Lyfe Agents: Generative agents for low-cost real-time social interactions
This work addresses the problem of high computational costs for real-time human-agent interactions in virtual societies, offering a domain-specific incremental improvement.
The paper tackled the challenge of achieving real-time, low-cost social interactions with generative agents by introducing Lyfe Agents, which combine an option-action framework, asynchronous self-monitoring, and a Summarize-and-Forget memory mechanism, resulting in a computational cost 10-100 times lower than existing alternatives.

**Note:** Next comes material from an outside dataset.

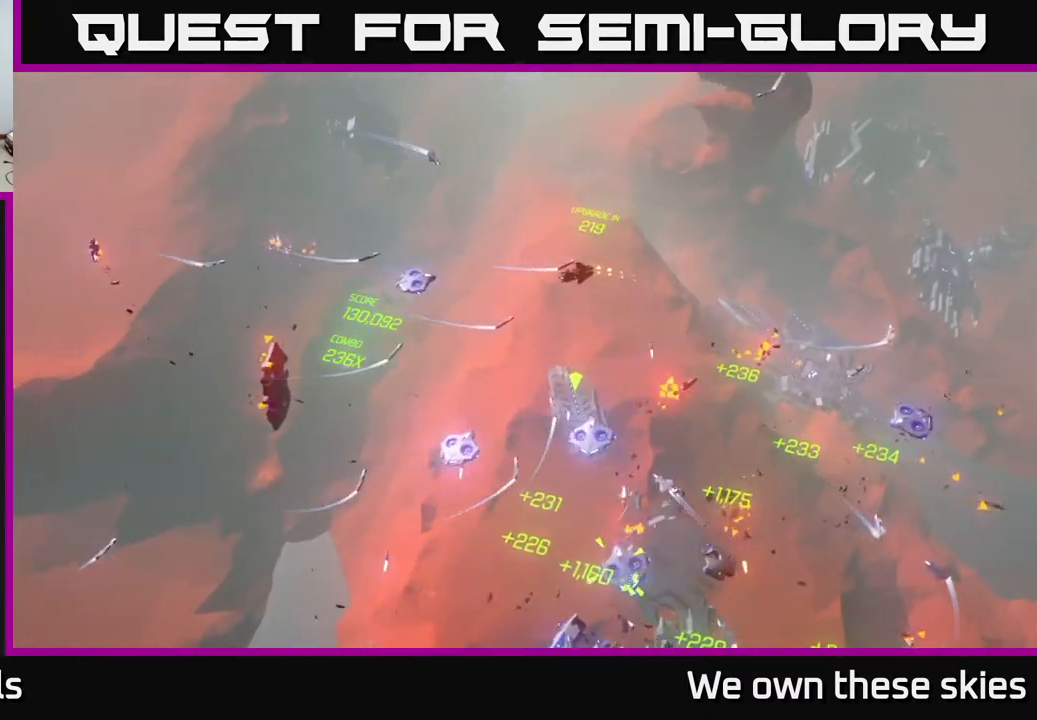
{"buttons": [], "left_stick": "down", "events": []}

Highly autonomous generative agents powered by large language models promise to simulate intricate social behaviors in virtual societies. However, achieving real-time interactions with humans at a low computational cost remains challenging. Here, we introduce Lyfe Agents. They combine low-cost with real-time responsiveness, all while remaining intelligent and goal-oriented. Key innovations include: (1) an option-action framework, reducing the cost of high-level decisions; (2) asynchronous self-monitoring for better self-consistency; and (3) a Summarize-and-Forget memory mechanism, prioritizing critical memory items at a low cost. We evaluate Lyfe Agents' self-motivation and sociability across several multi-agent scenarios in our custom LyfeGame 3D virtual environment platform. When equipped with our brain-inspired techniques, Lyfe Agents can exhibit human-like self-motivated social reasoning. For example, the agents can solve a crime (a murder mystery) through autonomous collaboration and information exchange. Meanwhile, our techniques enabled Lyfe Agents to operate at a computational cost 10-100 times lower than existing alternatives. Our findings underscore the transformative potential of autonomous generative agents to enrich human social experiences in virtual worlds.